== EXTRACT ==

Search code examples
amazon-web-servicesaws-glueaws-step-functions

aws glue job dependency in step function


I've created 2 glue jobs (gluejob1, gluejob2).

I want create a dependency as gluejob2 should run only after gluejob1 is completed.

To orchestrate this, I created a step function with below definition:

 {
  "gluejob1": {
    "Type": "Task",
    "Resource": "gluejob1.Arn",
    "Comment": "Glue job1.",
    "Next": "gluejob2"
  },

  "gluejob2": {
    "Type": "Task",
    "Resource": "gluejob2.Arn",
    "Comment": "TGlue job2.",
    "Next": "Gluejob2 Finished Loading"
  },
  "Gluejob2 Finished Loading": {
    "Type": "Pass",
    "Result": "",
    "End": true
  }
}

When I execute this step function, state function calls it a success the moment it triggers the Gluejob1 and moves on to trigger gluejob2.

I'm wondering if there is a possibility to run gluejob2 only after gluejob1 completes.


Solution

  • You can invoke Glue job from StepFunction synchronously so that it will wait for job completion:

    {
      "StartAt": "gluejob1",
      "States": {
        "gluejob1": {
          "Type": "Task",
          "Resource": "arn:aws:states:::glue:startJobRun.sync",
          "Parameters": {
            "JobName.$": "ETLJobName1"

== INFORMATION SHOWN ==
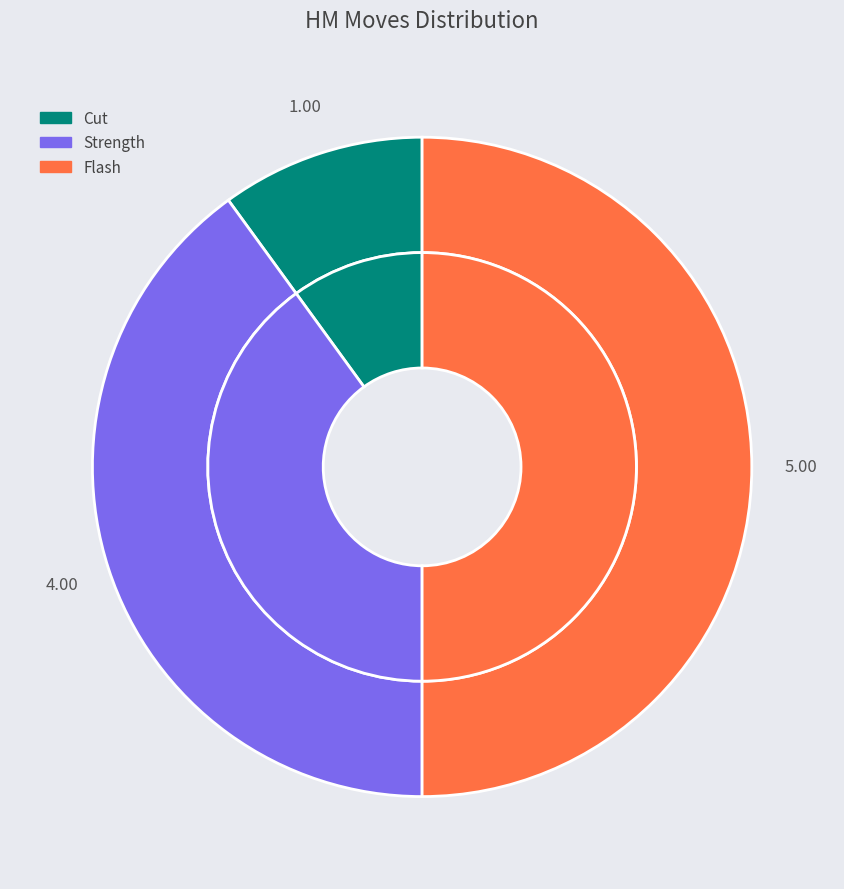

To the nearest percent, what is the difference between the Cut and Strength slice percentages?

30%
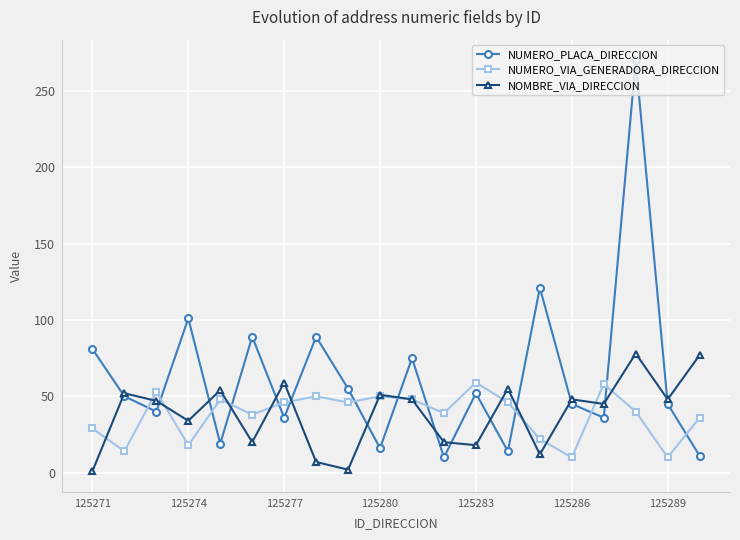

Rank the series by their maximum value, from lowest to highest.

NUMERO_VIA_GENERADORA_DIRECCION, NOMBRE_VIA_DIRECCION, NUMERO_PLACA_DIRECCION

== YOUR TASKS ==
1. Reproduce the passage of the Glue job thread word for word, beginning at the words "aws glue job" and stopping after the words "gluejob1 is completed.".
2. In the Glue job thread, which Resource value does the solution give for running gluejob1 synchronously?
Work from the Glue job thread alone, not from the data.

== SOLUTION LIST ==
1.
aws glue job dependency in step function


I've created 2 glue jobs (gluejob1, gluejob2).

I want create a dependency as gluejob2 should run only after gluejob1 is completed.

2. arn:aws:states:::glue:startJobRun.sync